**Aufgabenstellung:**
A – Welcher Standort gilt im Text über den Beifuß als dessen wahrscheinlich ursprünglicher?
B – Greifen Sie den Text über den Beifuß nach seinem letzten Satz auf und führen Sie ihn fort.

**Dokumentausschnitt:**
Botanisch: Artemisia vulgaris (Köpfchenblütler)

Der Beifuß ist eine einheimische Pflanze, der die Menschen begleitet, seit sie hier in Mitteleuropa Ackerbau und Viehwirtschaft betreiben. Noch heute bevorzugt er Schutt- und Müllplätze, Maisäcker, Bahnsteige und alle „verwilderten“ Stellen, ist aber auch im Auwald, wahrscheinlich sein ursprünglicher Standort, zu finden. Beifuß ist eine alte Gewürz- und Heilpflanze, die im Mittelalter sehr viel verwendet wurde, da sie ja auch fast überall frei verfügbar war. Heute ist der Beifuß aber weitestgehend in Vergessenheit geraten.
Besonders bei fetten Speisen ist Beifuß besonders geeignet, denn er wirkt appetitanregend und fördert die Produktion von Verdauungssäften. Beifußtee wirkt sich positiv auf Verdauungsbeschwerden, Kopfschmerzen und Nervenkrankheiten aus.

**Gespeicherte Daten:**
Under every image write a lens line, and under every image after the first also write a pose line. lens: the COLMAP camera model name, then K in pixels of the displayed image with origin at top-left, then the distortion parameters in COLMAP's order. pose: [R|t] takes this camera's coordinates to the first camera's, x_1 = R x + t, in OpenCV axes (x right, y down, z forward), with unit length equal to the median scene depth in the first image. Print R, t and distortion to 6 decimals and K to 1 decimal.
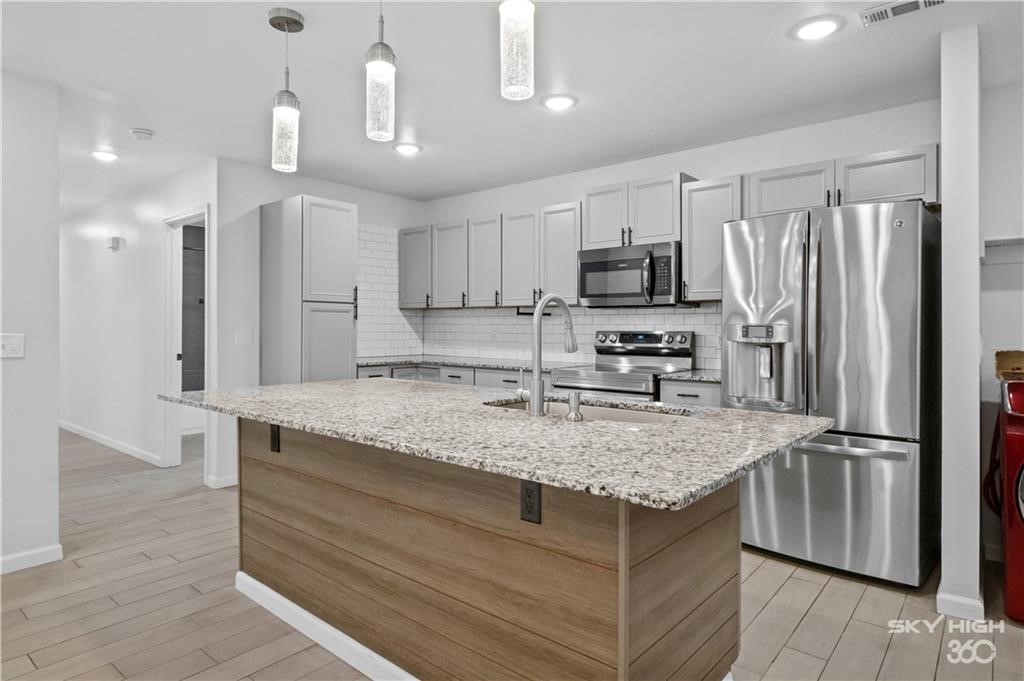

**Lösungen nach Nummer:**
A – Der Auwald.

B –
Beifuß wird meist bei Gänsebraten verwendet, eignet sich aber für fast alle fetten Speisen.
Mit fast allen Standorten kommt Beifuß zurecht, wächst aber am besten auf lockeren, steinigen Böden. Ein Wurzelstock kann ausgegraben und einfach in den Garten gepflanzt werden. Am besten in einen Naturgarten, d.h. ein Stück Garten, das nicht stark gepflegt wird. Zahlreiche Tiere danken den Naturgarten mit ihrem Erscheinen im Garten.